**Page extract:**
Disturbed patterns of nocturnal BP dipping are more important risk factors for CVD. Our research group reported that in patients with resistant hypertension, nighttime BP assessed by home BP monitoring is a superior predictor for CVD incidence compared with daytime home BP. Based on the known mechanisms of renovascular hypertension, we speculated that the nighttime BP level may be elevated in patients with resistant hypertension due to renal artery stenosis. This nighttime BP level in renovascular hypertension may be a favorable treatment target to prevent CVD incidence in these patients, as intensive management of nighttime BP is important in all resistant hypertension. From this viewpoint, scientific research evaluating the effect on nighttime BP of adding PTRA to drug therapy is needed.

Second, in clinical practice, atherosclerotic renal artery stenosis is typically comorbid with systemic atherosclerosis, which makes patients with atherosclerotic renal artery at high risk of CVD events. It has been reported that patients with renal artery stenosis have high frequencies of atherosclerotic cardiovascular disease as a complication: 10% develop stroke, 6% to 40% develop coronary artery disease, and 20% to 38% develop abdominal aortic aneurysm. Indeed, the incidence of atherosclerotic heart disease is about 4 times more likely in patients with renal artery stenosis than in the general population (304/1000 patient years versus 74/1000 patient years). Patients with renal artery stenosis complicated with resistant hypertension thus require strict risk management for CVD including intensive control of BP. A current meta‐analysis assessing total 344 716 participants in 48 randomized controlled trials regarding pharmacological BP lowering for prevention of CVD events has reported a hazard ratio of 0.90 (95% CI, 0.86–0.92) for each 5‐mm Hg reduction in systolic BP for composite cardiovascular events. Although a 5‐mm Hg decrease in SBP may seem slight, it does have a risk‐reducing effect for CVD events. Therefore, it may be important to add PTRA to drug therapy in patients with resistant hypertension due to atherosclerotic renal artery stenosis who have a high risk of CVD events.

**Brief 1:** Do these statements agree with the renal artery stenosis passage? Answer yes or no for each, quoting the deciding words. (a) Stroke develops in 10% of patients with renal artery stenosis. (b) In resistant hypertension, daytime home BP predicts CVD incidence better than nighttime home BP. (c) The meta-analysis on pharmacological BP lowering drew on 58 randomized controlled trials.
**Brief 2:** Can you pick up the renal artery stenosis passage after its final sentence and carry it forward?
The records are separate material, unrelated to the renal artery stenosis passage.

**Information given:**

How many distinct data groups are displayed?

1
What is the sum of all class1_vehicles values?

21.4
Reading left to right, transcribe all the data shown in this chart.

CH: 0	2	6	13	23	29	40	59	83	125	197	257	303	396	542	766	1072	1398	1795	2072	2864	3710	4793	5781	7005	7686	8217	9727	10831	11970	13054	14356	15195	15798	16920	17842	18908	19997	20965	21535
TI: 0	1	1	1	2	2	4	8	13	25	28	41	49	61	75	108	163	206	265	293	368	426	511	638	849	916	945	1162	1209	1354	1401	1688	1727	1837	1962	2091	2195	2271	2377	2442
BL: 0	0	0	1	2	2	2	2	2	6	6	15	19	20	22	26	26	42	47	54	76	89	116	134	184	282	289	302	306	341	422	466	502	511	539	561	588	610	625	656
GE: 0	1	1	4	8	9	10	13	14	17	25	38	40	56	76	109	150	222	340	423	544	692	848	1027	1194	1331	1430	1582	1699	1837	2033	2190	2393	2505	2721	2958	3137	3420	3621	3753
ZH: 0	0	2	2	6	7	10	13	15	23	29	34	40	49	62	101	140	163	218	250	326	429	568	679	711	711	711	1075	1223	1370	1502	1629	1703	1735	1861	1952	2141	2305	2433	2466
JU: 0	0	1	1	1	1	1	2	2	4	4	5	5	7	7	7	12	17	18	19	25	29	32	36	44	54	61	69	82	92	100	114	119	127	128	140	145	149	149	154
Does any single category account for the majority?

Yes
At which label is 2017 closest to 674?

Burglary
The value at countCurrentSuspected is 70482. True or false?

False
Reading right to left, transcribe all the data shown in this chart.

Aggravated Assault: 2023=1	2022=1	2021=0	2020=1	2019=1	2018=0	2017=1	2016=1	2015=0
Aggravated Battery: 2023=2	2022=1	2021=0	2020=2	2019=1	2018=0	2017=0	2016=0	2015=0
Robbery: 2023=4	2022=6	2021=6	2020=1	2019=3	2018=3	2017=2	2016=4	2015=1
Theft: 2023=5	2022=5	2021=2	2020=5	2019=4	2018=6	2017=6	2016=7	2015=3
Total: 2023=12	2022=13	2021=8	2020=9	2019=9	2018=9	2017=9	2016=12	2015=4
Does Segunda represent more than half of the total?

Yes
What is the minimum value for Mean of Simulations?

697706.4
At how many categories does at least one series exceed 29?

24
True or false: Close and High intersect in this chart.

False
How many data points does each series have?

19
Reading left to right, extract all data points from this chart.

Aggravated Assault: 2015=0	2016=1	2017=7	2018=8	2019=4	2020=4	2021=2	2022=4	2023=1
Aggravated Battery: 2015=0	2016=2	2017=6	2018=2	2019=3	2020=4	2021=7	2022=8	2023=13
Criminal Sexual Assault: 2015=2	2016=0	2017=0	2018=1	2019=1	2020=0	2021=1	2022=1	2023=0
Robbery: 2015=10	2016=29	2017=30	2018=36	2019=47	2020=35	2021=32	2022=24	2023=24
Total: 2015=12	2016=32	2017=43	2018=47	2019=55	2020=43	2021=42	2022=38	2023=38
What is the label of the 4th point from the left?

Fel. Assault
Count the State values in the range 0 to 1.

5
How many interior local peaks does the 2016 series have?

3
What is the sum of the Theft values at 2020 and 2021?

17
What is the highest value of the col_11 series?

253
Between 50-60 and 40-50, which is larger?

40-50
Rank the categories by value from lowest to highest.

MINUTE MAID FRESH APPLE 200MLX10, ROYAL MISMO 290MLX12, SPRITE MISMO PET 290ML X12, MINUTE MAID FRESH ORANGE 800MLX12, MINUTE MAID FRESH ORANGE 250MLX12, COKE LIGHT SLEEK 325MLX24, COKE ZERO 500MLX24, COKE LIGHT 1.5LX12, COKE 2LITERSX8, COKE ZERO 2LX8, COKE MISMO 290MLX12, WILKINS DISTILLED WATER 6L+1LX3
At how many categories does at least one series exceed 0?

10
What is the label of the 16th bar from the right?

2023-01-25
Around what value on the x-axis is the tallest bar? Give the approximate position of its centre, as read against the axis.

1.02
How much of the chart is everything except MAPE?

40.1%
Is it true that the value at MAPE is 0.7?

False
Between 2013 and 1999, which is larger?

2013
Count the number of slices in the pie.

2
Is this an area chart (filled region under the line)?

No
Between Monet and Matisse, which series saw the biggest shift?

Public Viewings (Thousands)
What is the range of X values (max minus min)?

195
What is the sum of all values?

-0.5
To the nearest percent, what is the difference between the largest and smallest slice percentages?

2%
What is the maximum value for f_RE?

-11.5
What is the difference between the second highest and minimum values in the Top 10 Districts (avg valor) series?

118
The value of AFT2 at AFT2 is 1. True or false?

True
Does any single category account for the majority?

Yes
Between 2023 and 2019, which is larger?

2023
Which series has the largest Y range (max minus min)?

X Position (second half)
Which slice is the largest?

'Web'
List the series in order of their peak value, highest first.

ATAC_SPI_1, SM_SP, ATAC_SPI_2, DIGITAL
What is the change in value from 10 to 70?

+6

**Output 1:**
(a) Yes: "10% develop stroke"
(b) No: "nighttime BP assessed by home BP monitoring is a superior predictor for CVD incidence compared with daytime home BP"
(c) No: "344 716 participants in 48 randomized controlled trials"

**Output 2:**
The results of Reinhard et al.'s study in JAHA thus may support the benefit of renal artery stenting for patients with uncontrolled resistant hypertension due to renal artery stenosis. If limited to those predicted to be good responders, the addition of PTRA to drug therapy may lead to risk reduction of CVD events in patients with renal artery stenosis‐induced resistant hypertension. Moreover, a greater freedom from the mechanisms of renovascular hypertension including excessive activation of the renal angiotensin aldosterone system and sympathetic nervous system, excessive fluid retention, nighttime BP elevation, abnormal nocturnal BP dipping, and elevated BP variability may occur. Again, from this perspective, the relationship of PTRA with nighttime BP control and BP variability should be assessed to discover new aspects of the effect of PTRA.

Disclosures

K. Kario has received research funding from Omron Healthcare Co., Fukuda Denshi, and A&D Co. The remaining authors have no disclosures to report.